*Problem details*
Could you print the entries below exactly, starting at the line that contains "về việc Trường THPT Lý Tự Trọng (trực" and stopping after the last one?

**** Record set

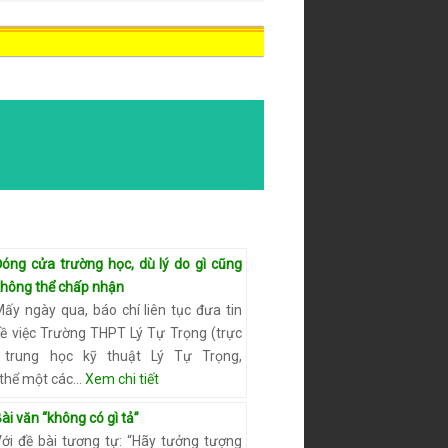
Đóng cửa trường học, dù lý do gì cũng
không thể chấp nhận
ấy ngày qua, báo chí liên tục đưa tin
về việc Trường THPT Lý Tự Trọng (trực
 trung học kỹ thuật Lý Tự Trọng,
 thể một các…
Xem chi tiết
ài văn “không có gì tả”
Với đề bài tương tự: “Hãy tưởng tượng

********

*Output*
về việc Trường THPT Lý Tự Trọng (trực
 trung học kỹ thuật Lý Tự Trọng,
 thể một các…
Xem chi tiết
ài văn “không có gì tả”
Với đề bài tương tự: “Hãy tưởng tượng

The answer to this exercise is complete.